* _Written task_: The answer must be an exact copy of the records, with every picture left out.

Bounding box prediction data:
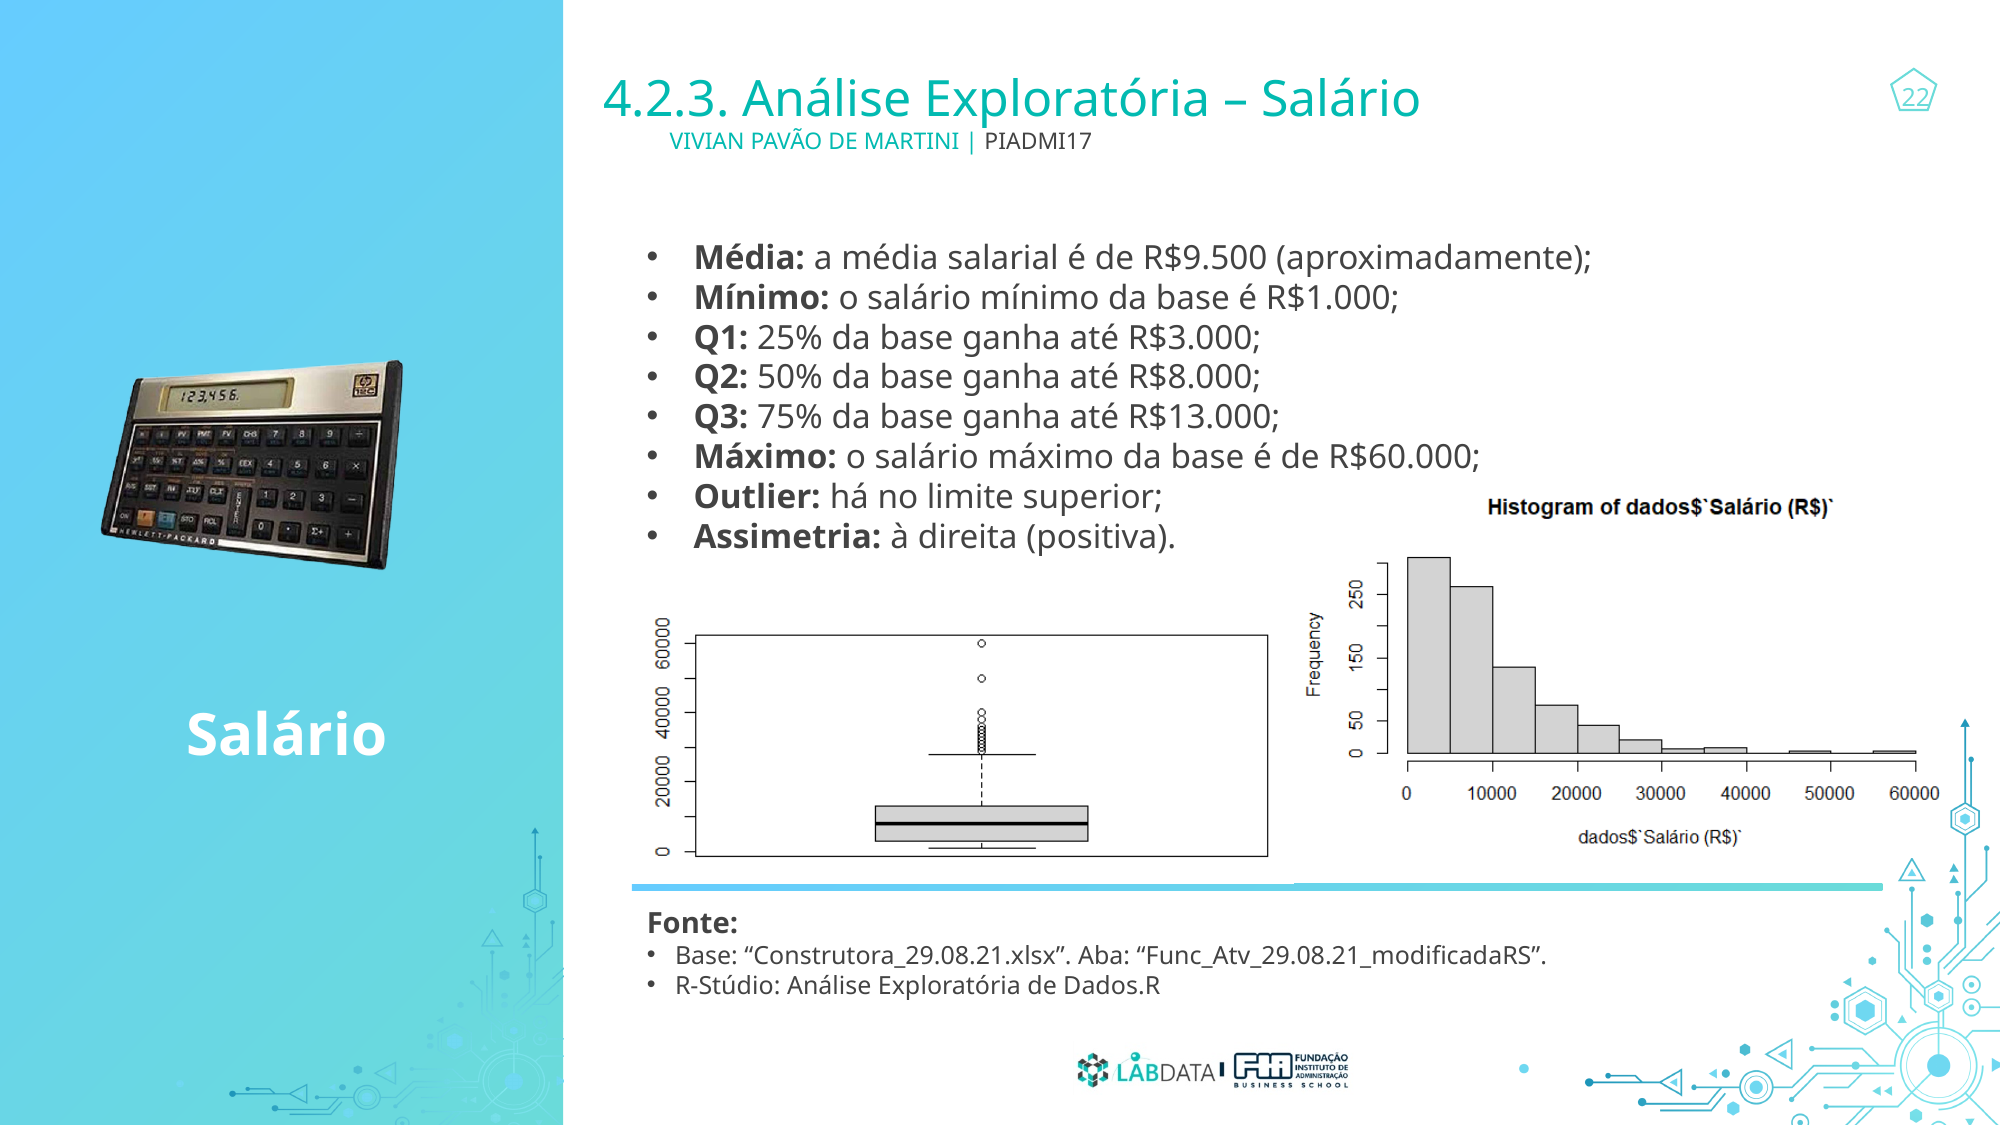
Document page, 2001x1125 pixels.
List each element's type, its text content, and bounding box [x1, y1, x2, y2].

picture [631, 568, 1294, 884]
picture [1073, 1040, 1354, 1096]
picture [67, 277, 437, 647]
text_box [1296, 883, 1513, 891]
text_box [0, 0, 564, 1125]
text_box ‹#› [1882, 68, 1946, 129]
text_box 4.2.3. Análise Exploratória – Salário VIVIAN PAVÃO DE MARTINI | PIADMI17 [588, 51, 1676, 169]
text_box Fonte: Base: “Construtora_29.08.21.xlsx”. Aba: “Func_Atv_29.08.21_modificadaRS”. R-Stúdio: Análise Exploratória de Dados.R [631, 896, 1513, 1007]
picture [1302, 472, 2000, 1125]
text_box Média: a média salarial é de R$9.500 (aproximadamente); Mínimo: o salário mínimo da base é R$1.000; Q1: 25% da base ganha até R$3.000; Q2: 50% da base ganha até R$8.000; Q3: 75% da base ganha até R$13.000; Máximo: o salário máximo da base é de R$60.000; Outlier: há no limite superior; Assimetria: à direita (positiva). [631, 228, 1883, 568]
text_box [1891, 68, 1937, 111]
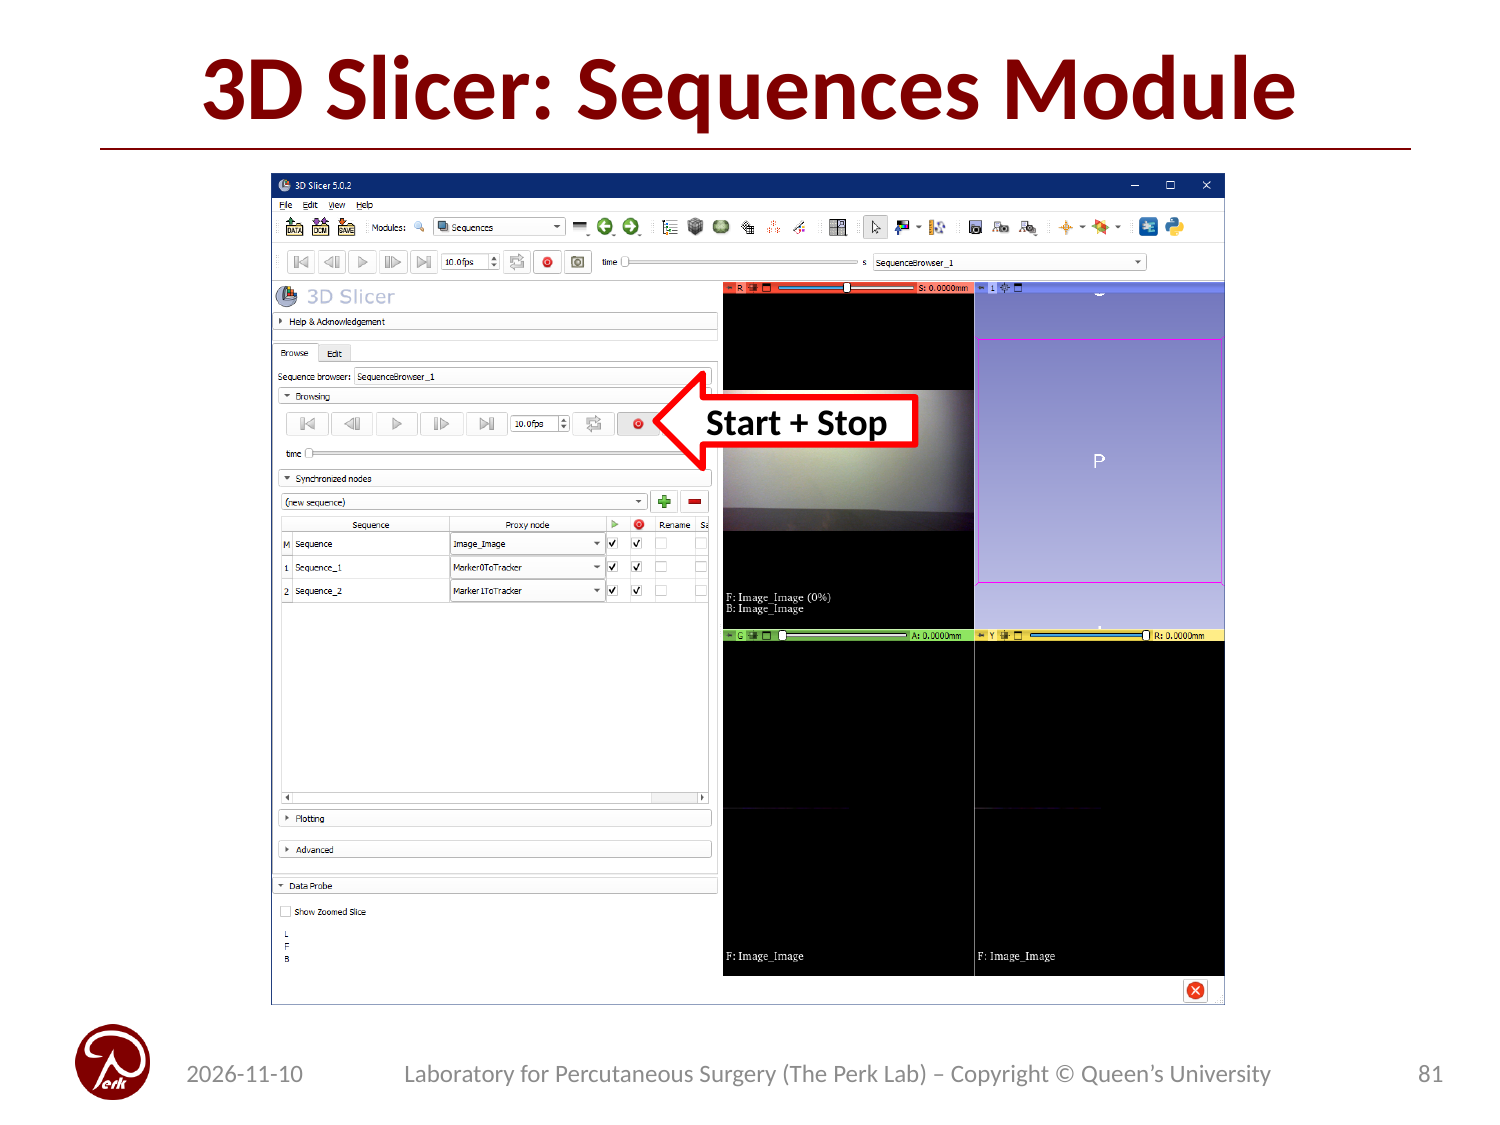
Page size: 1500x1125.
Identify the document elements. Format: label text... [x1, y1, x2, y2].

footer Laboratory for Percutaneous Surgery (The Perk Lab) – Copyright © Queen’s University [348, 1042, 1329, 1103]
title 3D Slicer: Sequences Module [75, 7, 1425, 159]
picture [270, 173, 1226, 1006]
picture [75, 1024, 150, 1100]
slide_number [171, 1042, 325, 1103]
slide_number 81 [1352, 1042, 1459, 1103]
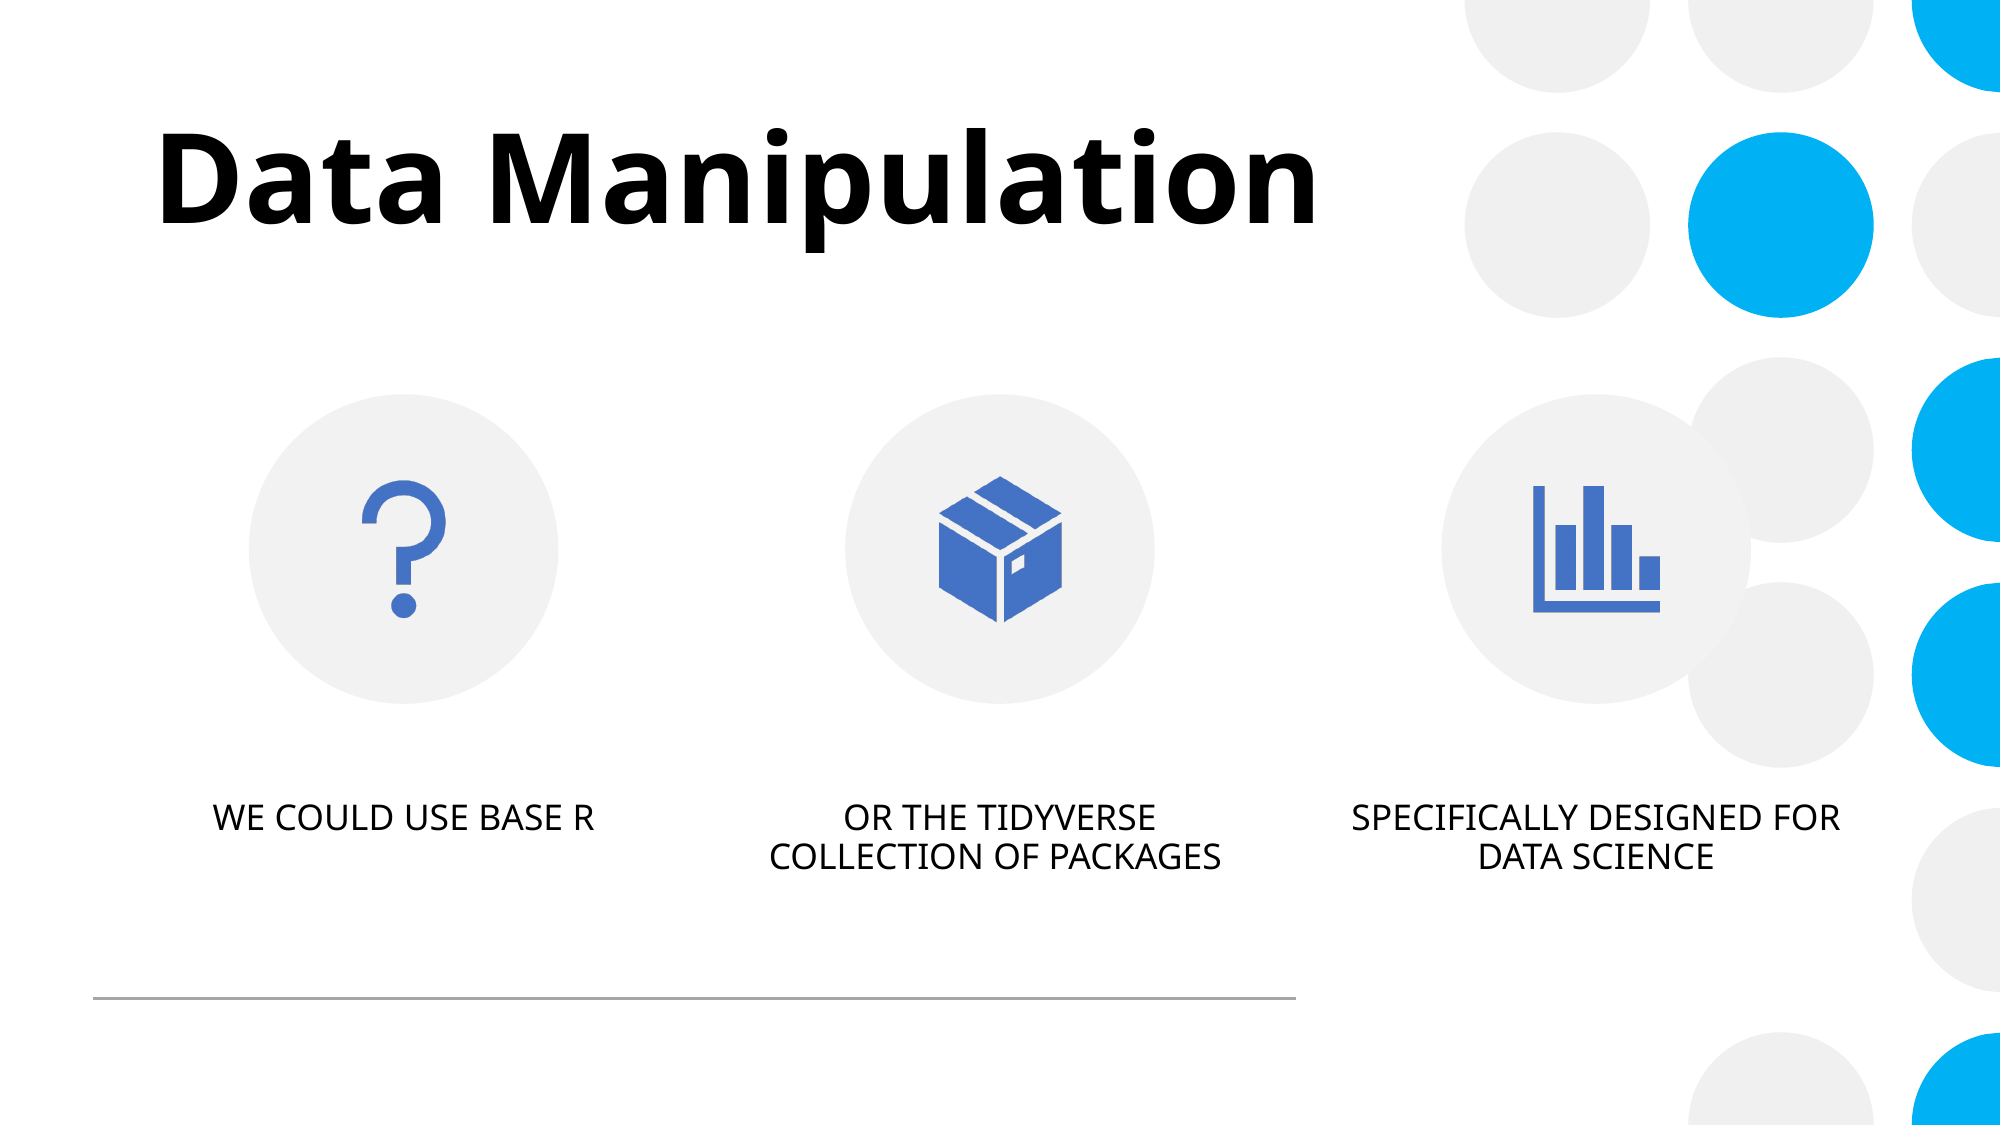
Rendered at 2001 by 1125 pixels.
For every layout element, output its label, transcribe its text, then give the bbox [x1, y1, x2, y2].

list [137, 299, 1863, 1014]
title Data Manipulation [137, 91, 1863, 278]
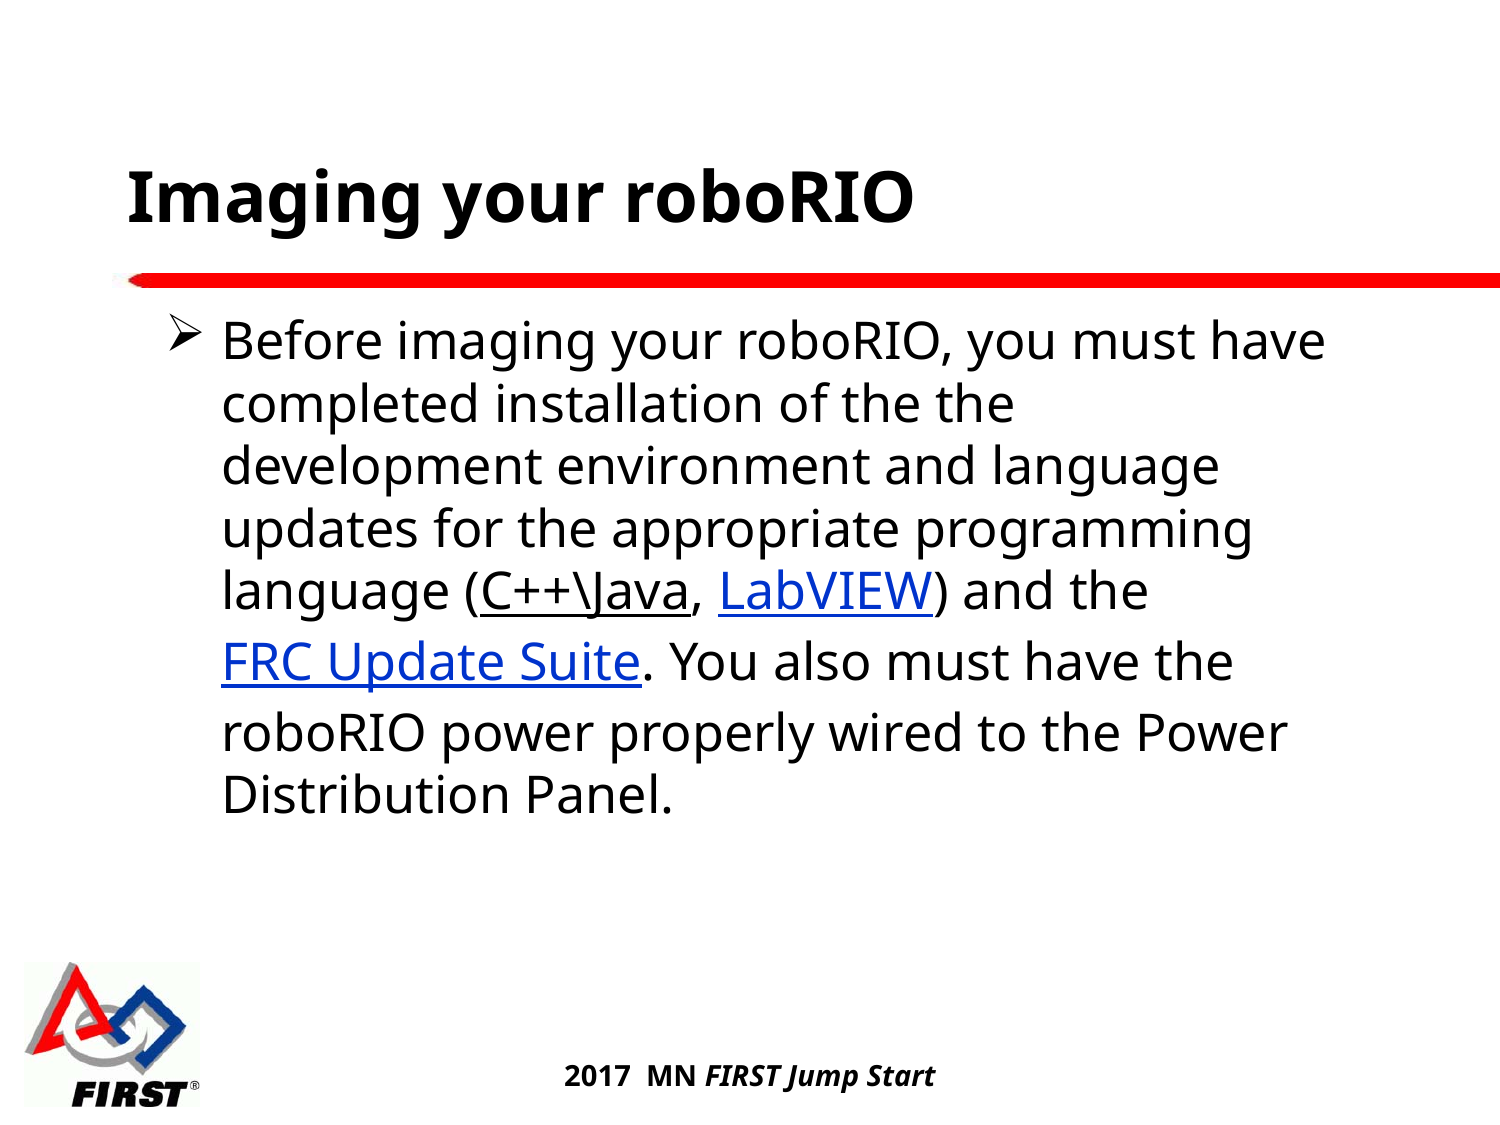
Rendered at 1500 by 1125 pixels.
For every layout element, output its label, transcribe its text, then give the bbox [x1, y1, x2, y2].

title Imaging your roboRIO [112, 99, 1388, 288]
picture [1388, 273, 1500, 288]
picture [24, 1101, 200, 1107]
footer 2017 MN FIRST Jump Start [0, 1049, 1500, 1101]
list Before imaging your roboRIO, you must have completed installation of the the development environment and language updates for the appropriate programming language (C++\Java, LabVIEW) and the FRC Update Suite. You also must have the roboRIO power properly wired to the Power Distribution Panel. [150, 299, 1363, 590]
picture [24, 962, 200, 1049]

* _Reply to the task_:
Document page, 2001x1125 pixels.
List each element's type, its text content, and bounding box [x1, y1, x2, y2].

picture [631, 568, 1294, 884]
picture [1073, 1040, 1354, 1096]
picture [67, 277, 437, 647]
text_box [1296, 883, 1513, 891]
text_box [0, 0, 564, 1125]
text_box ‹#› [1882, 68, 1946, 129]
text_box 4.2.3. Análise Exploratória – Salário VIVIAN PAVÃO DE MARTINI | PIADMI17 [588, 51, 1676, 169]
text_box Fonte: Base: “Construtora_29.08.21.xlsx”. Aba: “Func_Atv_29.08.21_modificadaRS”. R-Stúdio: Análise Exploratória de Dados.R [631, 896, 1513, 1007]
picture [1302, 472, 2000, 1125]
text_box Média: a média salarial é de R$9.500 (aproximadamente); Mínimo: o salário mínimo da base é R$1.000; Q1: 25% da base ganha até R$3.000; Q2: 50% da base ganha até R$8.000; Q3: 75% da base ganha até R$13.000; Máximo: o salário máximo da base é de R$60.000; Outlier: há no limite superior; Assimetria: à direita (positiva). [631, 228, 1883, 568]
text_box [1891, 68, 1937, 111]
Page size: 1500x1125.
Identify the document elements. Format: label text... [x1, y1, x2, y2].

footer Laboratory for Percutaneous Surgery (The Perk Lab) – Copyright © Queen’s University [348, 1042, 1329, 1103]
title 3D Slicer: Sequences Module [75, 7, 1425, 159]
picture [270, 173, 1226, 1006]
picture [75, 1024, 150, 1100]
slide_number [171, 1042, 325, 1103]
slide_number 81 [1352, 1042, 1459, 1103]
Rendered at 2001 by 1125 pixels.
For every layout element, output its label, transcribe its text, then give the bbox [x1, y1, x2, y2].

list [137, 299, 1863, 1014]
title Data Manipulation [137, 91, 1863, 278]
Rendered at 1500 by 1125 pixels.
For every layout element, output its label, transcribe its text, then give the bbox [x1, y1, x2, y2].

title Imaging your roboRIO [112, 99, 1388, 288]
picture [1388, 273, 1500, 288]
picture [24, 1101, 200, 1107]
footer 2017 MN FIRST Jump Start [0, 1049, 1500, 1101]
list Before imaging your roboRIO, you must have completed installation of the the development environment and language updates for the appropriate programming language (C++\Java, LabVIEW) and the FRC Update Suite. You also must have the roboRIO power properly wired to the Power Distribution Panel. [150, 299, 1363, 590]
picture [24, 962, 200, 1049]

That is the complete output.